# [Assigned task]
Produce a copy of every line in the records that holds the string "Medical".

# [Material for the task]
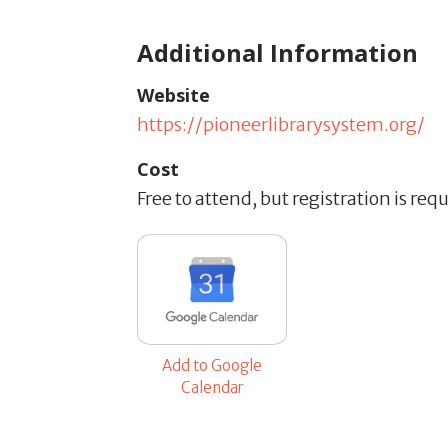
Additional Information
Website
https://pioneerlibrarysystem.org/
Cost
Free to attend, but registration is req
Add to Google
Calendar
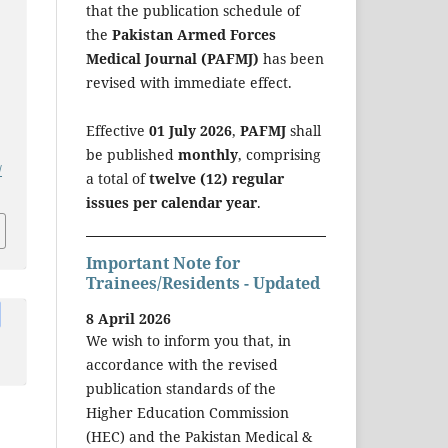
that the publication schedule of
the
Pakistan Armed Forces
Medical Journal (PAFMJ)
has been
revised with immediate effect.
Effective
01 July 2026
,
PAFMJ
shall
be published
monthly
, comprising
/
a total of
twelve (12) regular
issues per calendar year
.
Important Note for
Trainees/Residents - Updated
8 April 2026
We wish to inform you that, in
accordance with the revised
publication standards of the
Higher Education Commission
(HEC) and the Pakistan Medical &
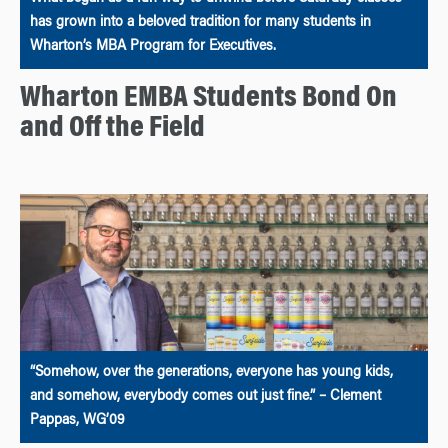
has grown into a beloved tradition for many students in
Wharton’s MBA Program for Executives.
Wharton EMBA Students Bond On
and Off the Field
“Somehow, over the generations, everyone has young kids,
and somehow, everybody comes out just fine.” – Clement
Pappas, WG’09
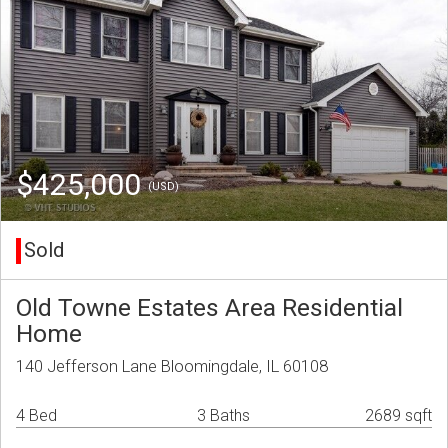
$425,000
(USD)
Sold
Old Towne Estates Area Residential
Home
140 Jefferson Lane Bloomingdale, IL 60108
4 Bed
3 Baths
2689 sqft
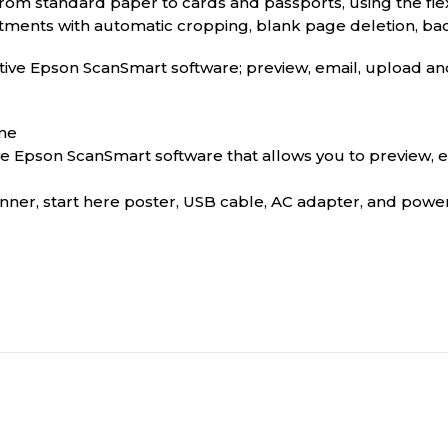
rom standard paper to cards and passports, using the fle
stments with automatic cropping, blank page deletion, ba
itive Epson ScanSmart software; preview, email, upload 
ime
ive Epson ScanSmart software that allows you to preview, 
er, start here poster, USB cable, AC adapter, and powe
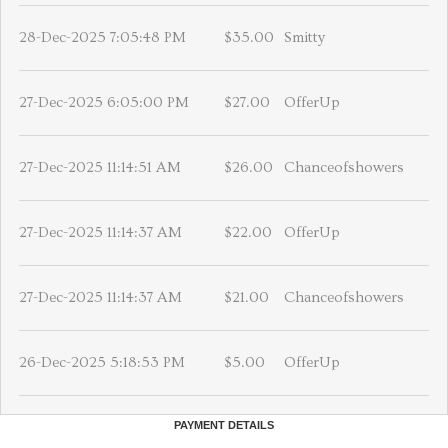
28-Dec-2025 7:05:48 PM
$35.00
Smitty
27-Dec-2025 6:05:00 PM
$27.00
OfferUp
27-Dec-2025 11:14:51 AM
$26.00
Chanceofshowers
27-Dec-2025 11:14:37 AM
$22.00
OfferUp
27-Dec-2025 11:14:37 AM
$21.00
Chanceofshowers
26-Dec-2025 5:18:53 PM
$5.00
OfferUp
PAYMENT DETAILS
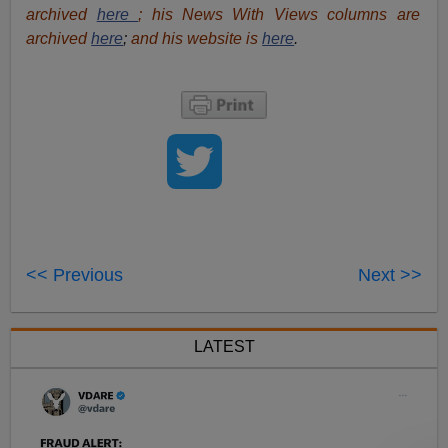
archived
here
; his News With Views columns are
archived
here
;
and his website is
here
.
<< Previous
Next >>
LATEST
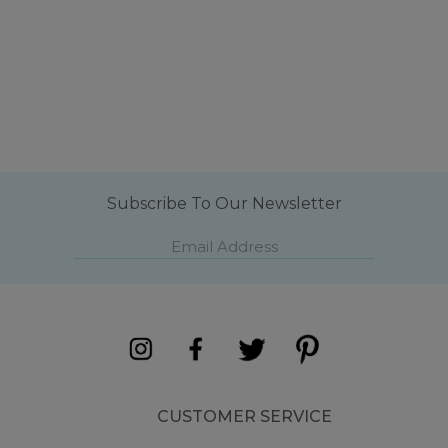
Subscribe To Our Newsletter
CUSTOMER SERVICE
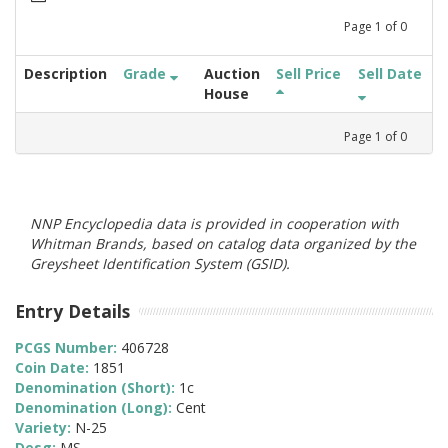
Page
1
of
0
Description
Grade
Auction
Sell Price
Sell Date
House
Page
1
of
0
NNP Encyclopedia data is provided in cooperation with
Whitman Brands, based on catalog data organized by the
Greysheet Identification System (GSID).
Entry Details
PCGS Number:
406728
Coin Date:
1851
Denomination (Short):
1c
Denomination (Long):
Cent
Variety:
N-25
Desg:
MS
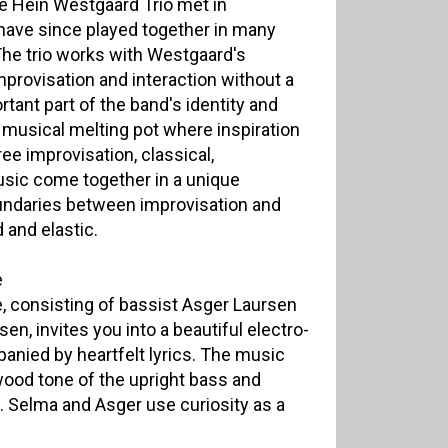
e Hein Westgaard Trio met in
ave since played together in many
 The trio works with Westgaard's
provisation and interaction without a
tant part of the band's identity and
 musical melting pot where inspiration
ree improvisation, classical,
sic come together in a unique
undaries between improvisation and
 and elastic.
e
e, consisting of bassist Asger Laursen
n, invites you into a beautiful electro-
nied by heartfelt lyrics. The music
wood tone of the upright bass and
. Selma and Asger use curiosity as a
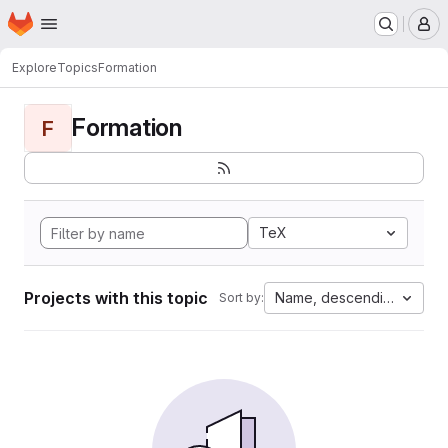
Homepage
Skip to main content
M
Explore
Topics
Formation
Formation
F
TeX
Projects with this topic
Name, descending
Sort by:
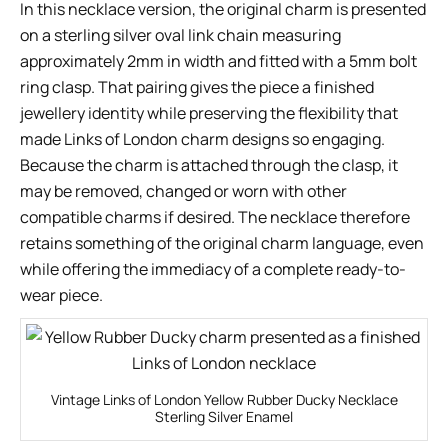
In this necklace version, the original charm is presented
on a sterling silver oval link chain measuring
approximately 2mm in width and fitted with a 5mm bolt
ring clasp. That pairing gives the piece a finished
jewellery identity while preserving the flexibility that
made Links of London charm designs so engaging.
Because the charm is attached through the clasp, it
may be removed, changed or worn with other
compatible charms if desired. The necklace therefore
retains something of the original charm language, even
while offering the immediacy of a complete ready-to-
wear piece.
Vintage Links of London Yellow Rubber Ducky Necklace
Sterling Silver Enamel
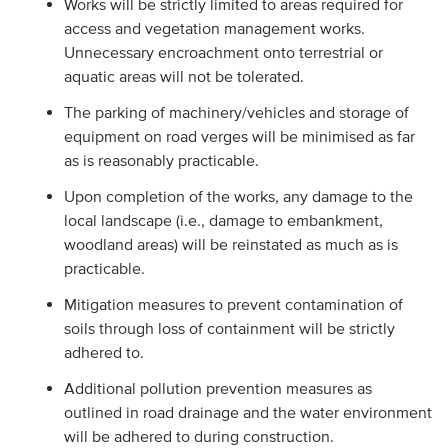
Works will be strictly limited to areas required for
access and vegetation management works.
Unnecessary encroachment onto terrestrial or
aquatic areas will not be tolerated.
The parking of machinery/vehicles and storage of
equipment on road verges will be minimised as far
as is reasonably practicable.
Upon completion of the works, any damage to the
local landscape (i.e., damage to embankment,
woodland areas) will be reinstated as much as is
practicable.
Mitigation measures to prevent contamination of
soils through loss of containment will be strictly
adhered to.
Additional pollution prevention measures as
outlined in road drainage and the water environment
will be adhered to during construction.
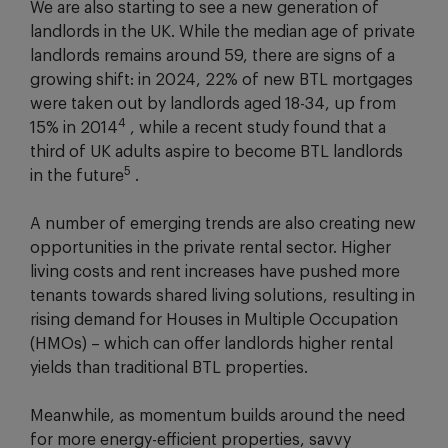
We are also starting to see a new generation of
landlords in the UK. While the median age of private
landlords remains around 59, there are signs of a
growing shift: in 2024, 22% of new BTL mortgages
were taken out by landlords aged 18-34, up from
4
15% in 2014
, while a recent study found that a
third of UK adults aspire to become BTL landlords
5
in the future
.
A number of emerging trends are also creating new
opportunities in the private rental sector. Higher
living costs and rent increases have pushed more
tenants towards shared living solutions, resulting in
rising demand for Houses in Multiple Occupation
(HMOs) – which can offer landlords higher rental
yields than traditional BTL properties.
Meanwhile, as momentum builds around the need
for more energy-efficient properties, savvy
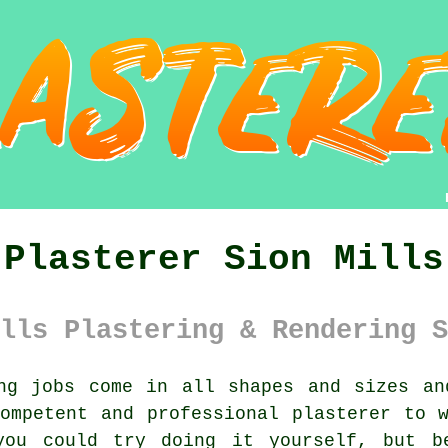
Plasterer Sion Mills
lls Plastering & Rendering S
g jobs come in all shapes and sizes an
competent and professional
plasterer
to w
 you could try doing it yourself, but 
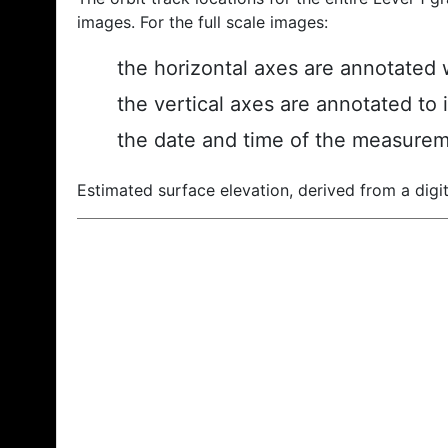
images. For the full scale images:
the horizontal axes are annotated w
the vertical axes are annotated to 
the date and time of the measurem
Estimated surface elevation, derived from a digit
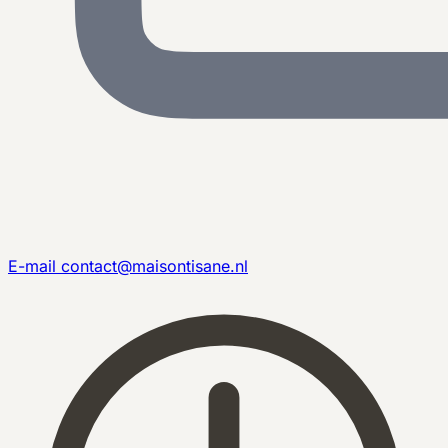
E-mail
contact@maisontisane.nl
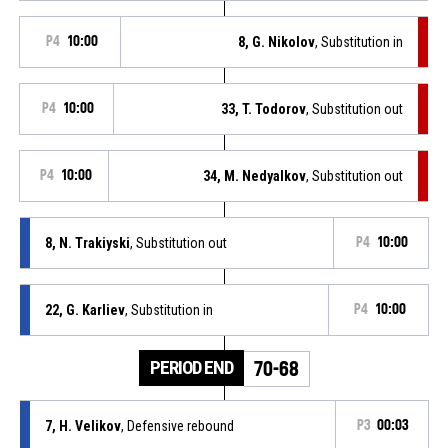
P4
10:00
8, G. Nikolov
, Substitution in
P4
10:00
33, T. Todorov
, Substitution out
P4
10:00
34, M. Nedyalkov
, Substitution out
8, N. Trakiyski
, Substitution out
P4
10:00
22, G. Karliev
, Substitution in
P4
10:00
PERIOD END
70-68
7, H. Velikov
, Defensive rebound
P3
00:03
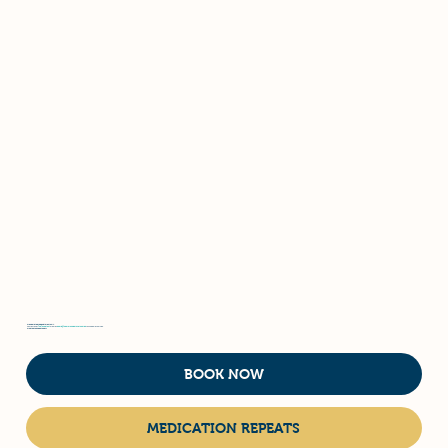
We operate by appointment only.
Contact us at
(08) 9498 7937
or email
admin@hammondparkvet.com.au
to schedule your visit.
What do you need today?
BOOK NOW
MEDICATION REPEATS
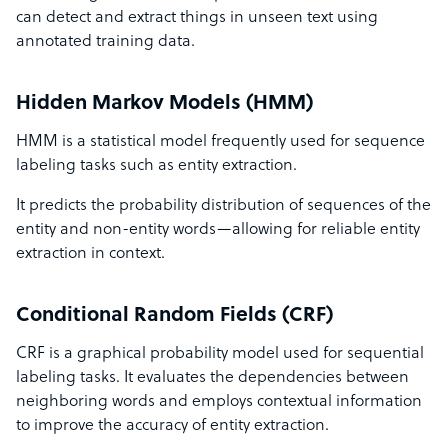
can detect and extract things in unseen text using
annotated training data.
Hidden Markov Models (HMM)
HMM is a statistical model frequently used for sequence
labeling tasks such as entity extraction.
It predicts the probability distribution of sequences of the
entity and non-entity words—allowing for reliable entity
extraction in context.
Conditional Random Fields (CRF)
CRF is a graphical probability model used for sequential
labeling tasks. It evaluates the dependencies between
neighboring words and employs contextual information
to improve the accuracy of entity extraction.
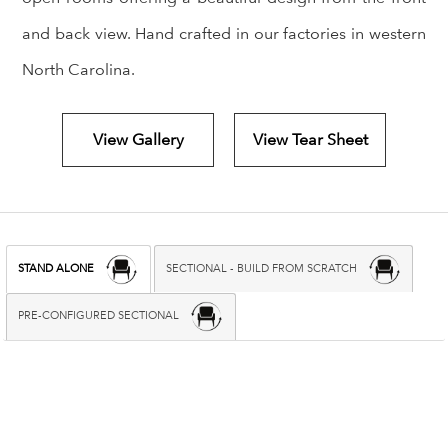
and back view. Hand crafted in our factories in western
North Carolina.
View Gallery
View Tear Sheet
STAND ALONE
SECTIONAL - BUILD FROM SCRATCH
PRE-CONFIGURED SECTIONAL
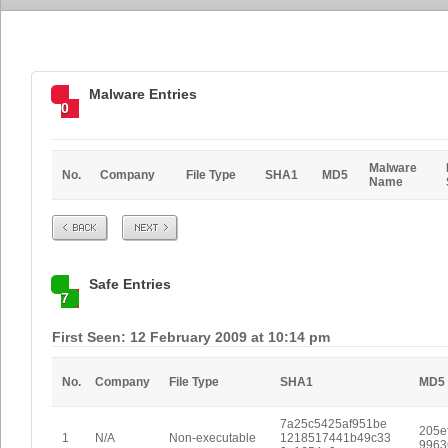
Malware Entries
0
Malware
No.
Company
File Type
SHA1
MD5
Name
Prev
Next
Safe Entries
7
First Seen: 12 February 2009 at 10:14 pm
No.
Company
File Type
SHA1
MD5
7a25c5425af951be
205e
1
N/A
Non-executable
1218517441b49c33
9963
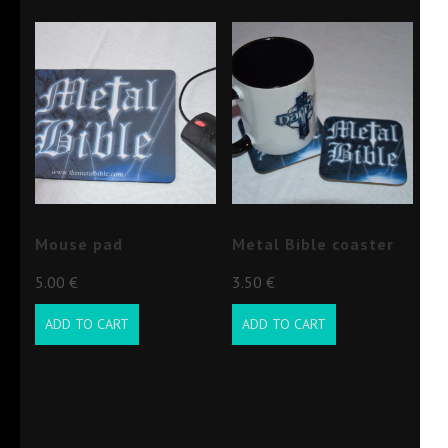
Mouse pad
Metal Bible coaster
5.00
€
3.50
€
ADD TO CART
ADD TO CART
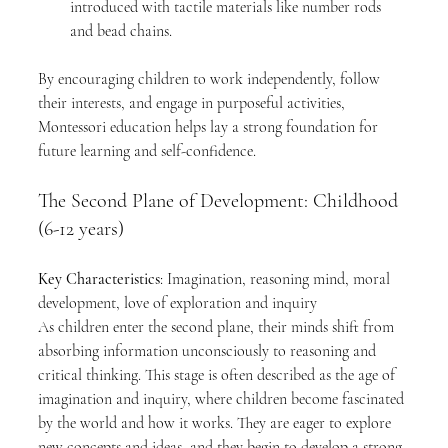
introduced with tactile materials like number rods 
and bead chains.
By encouraging children to work independently, follow 
their interests, and engage in purposeful activities, 
Montessori education helps lay a strong foundation for 
future learning and self-confidence.
The Second Plane of Development: Childhood 
(6-12 years)
Key Characteristics
: Imagination, reasoning mind, moral 
development, love of exploration and inquiry
As children enter the second plane, their minds shift from 
absorbing information unconsciously to reasoning and 
critical thinking. This stage is often described as the age of 
imagination and inquiry, where children become fascinated 
by the world and how it works. They are eager to explore 
new concepts and ideas, and they begin to develop a strong 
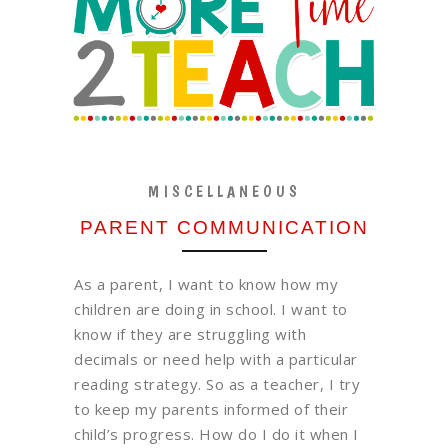
MISCELLANEOUS
PARENT COMMUNICATION
As a parent, I want to know how my
children are doing in school. I want to
know if they are struggling with
decimals or need help with a particular
reading strategy. So as a teacher, I try
to keep my parents informed of their
child’s progress. How do I do it when I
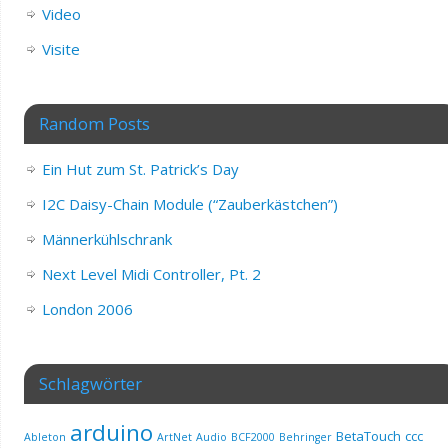
Video
Visite
Random Posts
Ein Hut zum St. Patrick’s Day
I2C Daisy-Chain Module (“Zauberkästchen”)
Männerkühlschrank
Next Level Midi Controller, Pt. 2
London 2006
Schlagwörter
arduino
BetaTouch
ccc
Ableton
ArtNet
Audio
BCF2000
Behringer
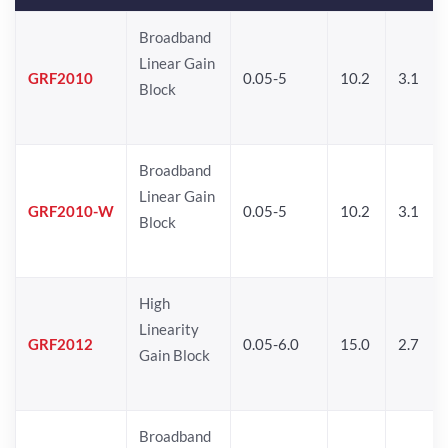
Broadband
Linear Gain
GRF2010
0.05-5
10.2
3.1
Block
Broadband
Linear Gain
GRF2010-W
0.05-5
10.2
3.1
Block
High
Linearity
GRF2012
0.05-6.0
15.0
2.7
Gain Block
Broadband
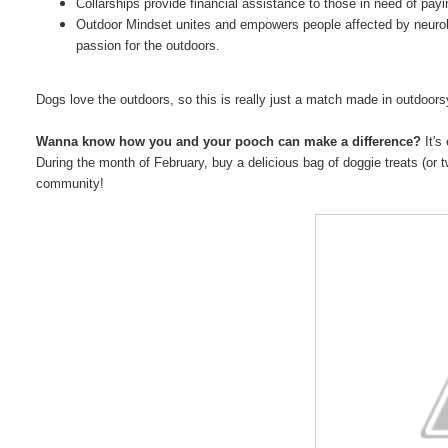
Collarships provide financial assistance to those in need of paying
Outdoor Mindset unites and empowers people affected by neuro
passion for the outdoors.
Dogs love the outdoors, so this is really just a match made in outdoor
Wanna know how you and your pooch can make a difference?
It's
During the month of February, buy a delicious bag of doggie treats (or t
community!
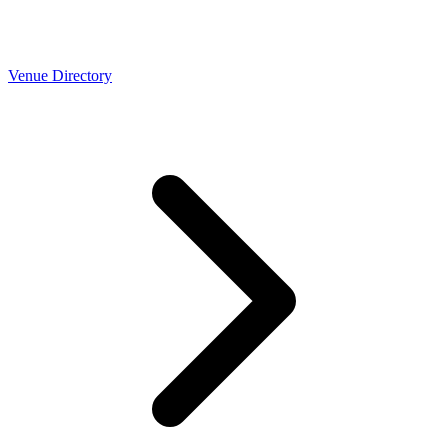
Venue Directory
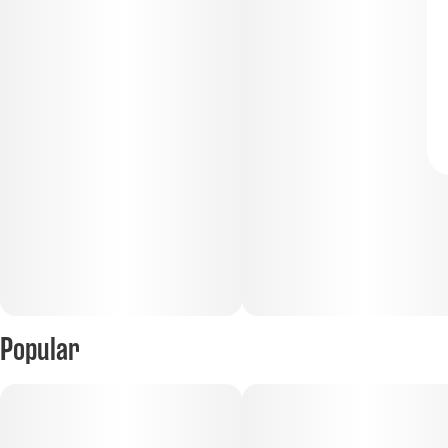
Popular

# [Written response]
Medical Journal (PAFMJ)
(HEC) and the Pakistan Medical &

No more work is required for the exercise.